Local Muslims say they reported mastermind of Sri Lanka terror attacks years ago

Community leaders sounded the alarm about Zahran Hashim after seminary expelled him for ‘hardline’ views; Hashim had dozens of hate-filled sermons uploaded to YouTube.
KATTANKUDY, Sri Lanka — Zahran Hashim’s sword-wielding Islamic zealotry fueled fears in the sleepy east coast town of Kattankudy long before the cleric became Sri Lanka’s most wanted man over the horrific Easter Sunday suicide attacks. The country’s president announced Friday that Hashim led and died in the attack on the Shangri-La hotel in Colombo — one of three hotels and three churches hit by bombers wearing explosive backpacks.
The round-faced preacher headed the extremist Muslim group blamed for the bombings which left more than 250 dead. He featured in a video released by the Islamic State group when it claimed responsibility.
Heavy security surrounded the main mosque in the Muslim-majority town of Kattankudy, where religious leaders say they sounded the alarm about Hashim years ago, beginning with his expulsion from a seminary during his teens.

A photo published on the Islamic State terror group’s propaganda outlet, the Amaq agency, on April 23, 2019, showing what the group says is eight bombers who carried out the Easter attacks in Sri Lanka. (Amaq)
“It was the first time a student has been expelled for being a hardliner,” said Mohammed Buhary Mohammed Fahim, a senior official at the Jamiathul Falah seminary who was a younger contemporary of Hashim’s at the school.

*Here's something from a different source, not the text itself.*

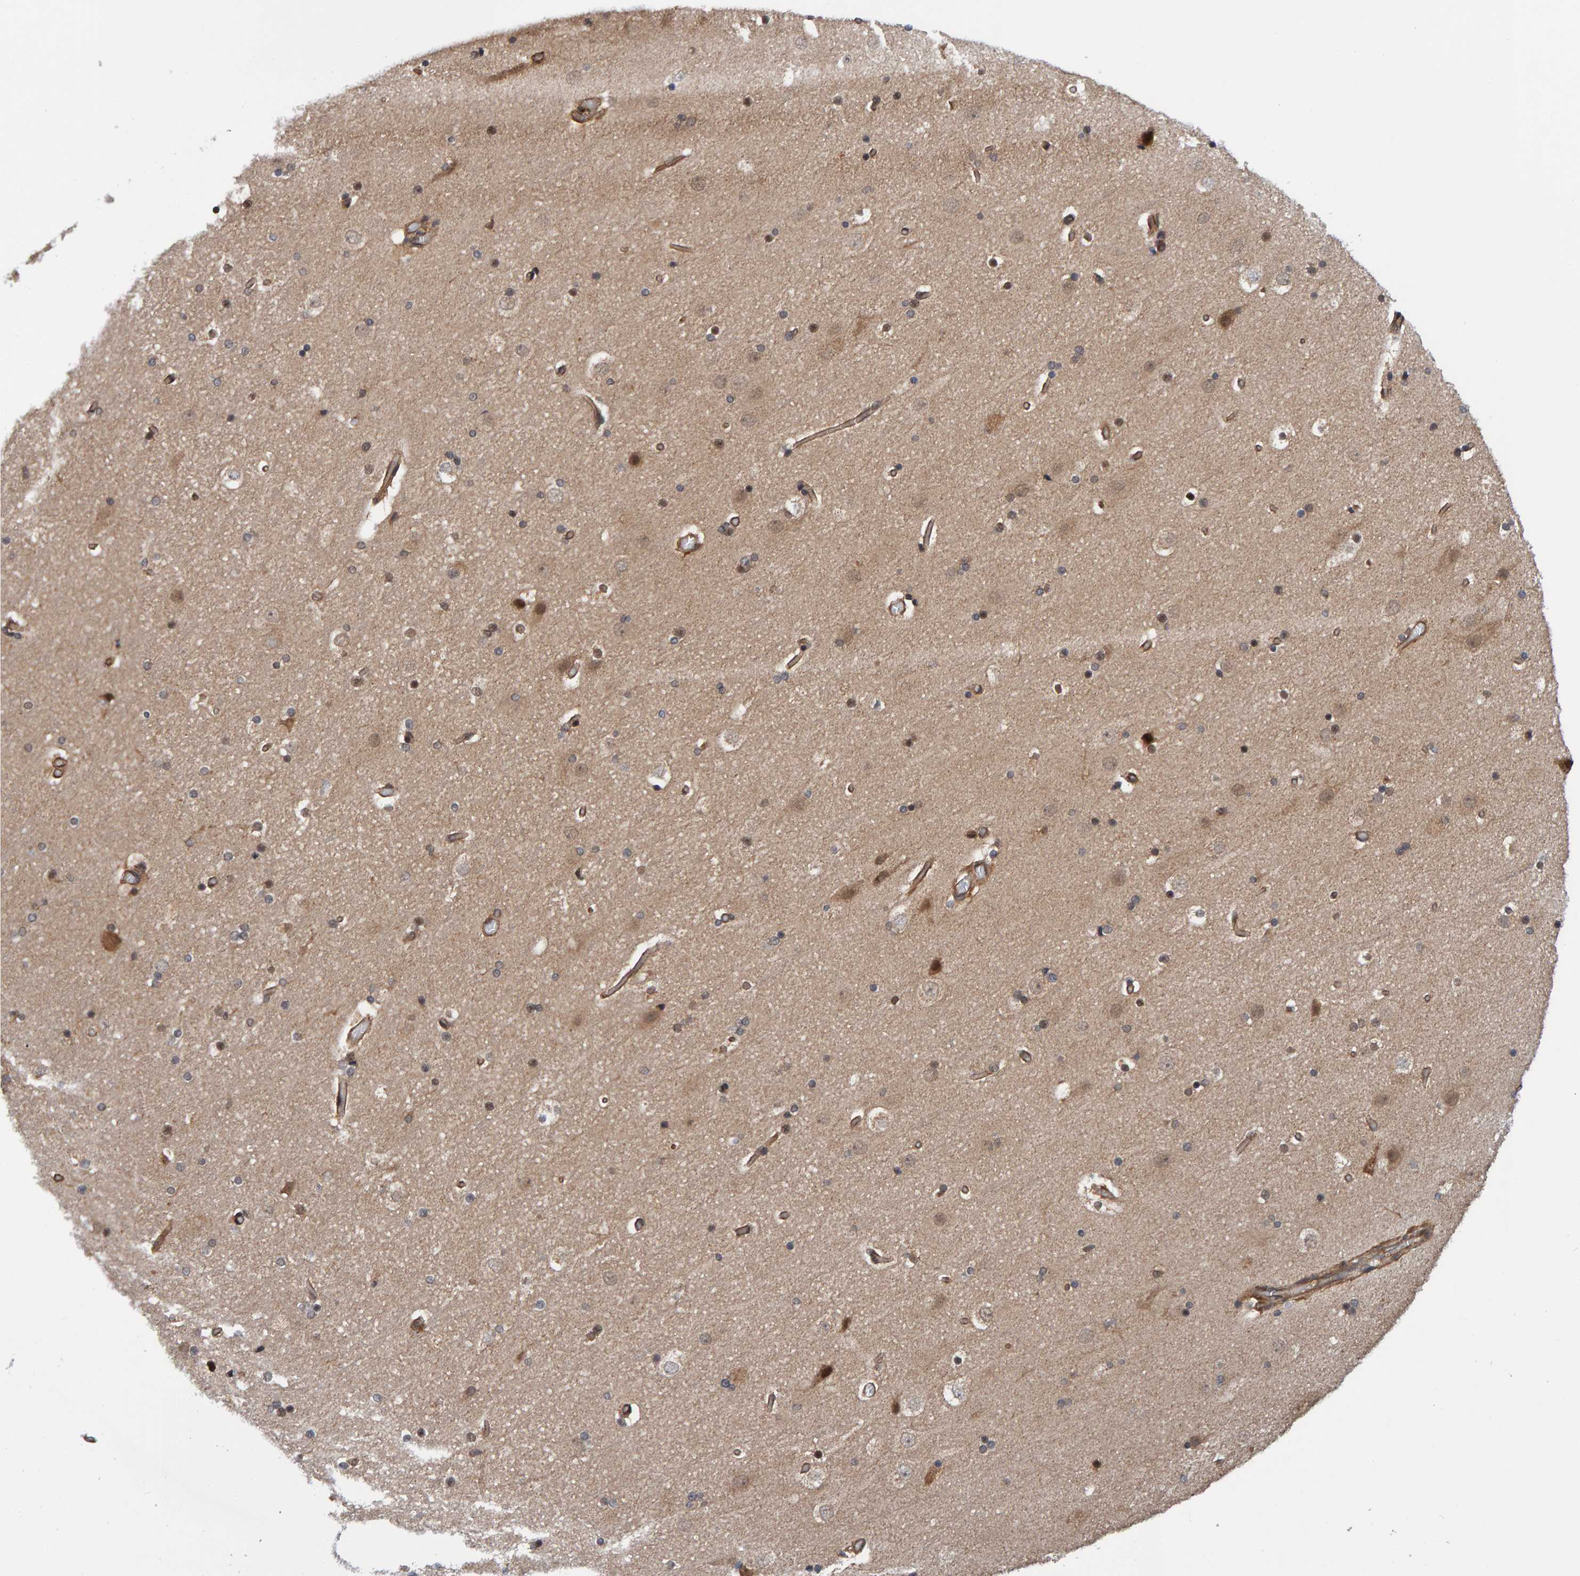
{"staining": {"intensity": "moderate", "quantity": ">75%", "location": "cytoplasmic/membranous"}, "tissue": "cerebral cortex", "cell_type": "Endothelial cells", "image_type": "normal", "snomed": [{"axis": "morphology", "description": "Normal tissue, NOS"}, {"axis": "topography", "description": "Cerebral cortex"}], "caption": "Immunohistochemical staining of normal human cerebral cortex shows >75% levels of moderate cytoplasmic/membranous protein positivity in about >75% of endothelial cells.", "gene": "SCRN2", "patient": {"sex": "male", "age": 57}}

“When he arrived here at the age of 12, he was clearly very intelligent, very studious, and asked lots of questions. He was popular and sociable,” Fahim told AFP.

‘Very violent people’

But things began to change as Hashim grew older, with Fahim blaming his exposure to books and CDs extolling a fundamentalist vision of Islam.
“He basically went off-course… We teach moderate Islam here but he was a hardliner.”
When Hashim sought to influence his fellow students, parents complained to the seminary chiefs and the school asked him to leave.
After a few years away he returned to Kattankudy, founded the National Thowheeth Jama’ath (NTJ) group, and worked with some former classmates to build a mosque where he could preach and share his rabble-rousing sermons.
“He was a good orator… he would pick and choose words from the Quran and twist and misuse them,” one official at a local mosque told AFP. He spoke on condition of anonymity, saying he was terrified of reprisals from Hashim’s followers.
“These are very violent people. If they know who I am, they can just shoot me in the street,” he said.
Hashim’s violent streak attracted police attention three years ago when he brandished a sword during clashes with members of another Muslim organization, the official said.
But just as the net seemed to be closing in, he went into hiding with some followers, operating what appeared to be an NTJ breakaway group that was linked to vandalism attacks on Buddhist statues in Sri Lanka in December.
In 2014, a group called the “Peace Loving Moderate Muslims in Sri Lanka” published a newspaper commentary saying that the NTJ was “fast becoming a cancer” within Sri Lanka’s Muslim community and warned that the group was making mosque attendance compulsory, forcing a strict implementation of Islamic law and making women cover their faces and wear long robes.

‘Big mistake’

According to Hilmy Ahamed, vice-president of the Muslim Council of Sri Lanka, Hashim shifted base to southern India.
“All his videos have been uploaded from India. He uses boats of smugglers to travel back and forth from southern India,” he told AFP.
Hashim uploaded dozens of hate-filled sermons to YouTube, calling for all “non-Muslims to be eliminated.” Though complains were made about his videos, YouTube declined to remove them on breach of policy grounds until after the attacks, according to Britain’s Sky News. The video sharing platform told Sky on Thursday it was deleting all of Hashim’s sermons, and other videos mentioning him other than news reports.
India has warned Sri Lanka that suicide attacks were possible weeks before Hashim and the other bombers walked into three churches and three hotels on Easter Sunday.
India’s warning was based on videos and other Islamic State-influenced material seized from raids in southern Tamil Nadu state in 2018.
At the largely deserted NTJ mosque in Kattankudy, adherents brushed off any suggestion of continuing ties with Hashim.
  
“Because of Zahran the mosque has got a bad name now. We have had no contact with him for two years… We have no connection to him, he is not a member of the NTJ,” said chief cleric Mohammed Yoousuf Mohammed Thoufeek.
Thoufeek said he has been questioned by police several times since the attacks.
Despite the link to Hashim, the mosque appeared to be functioning normally on Thursday evening, though only about a dozen worshipers attended prayers.
 
“When the attacks happened, even we couldn’t imagine that he would do something like this,” said the unnamed mosque official. “The police made a big mistake. If they had arrested him in the beginning they could have stopped this. All this could have been avoided.”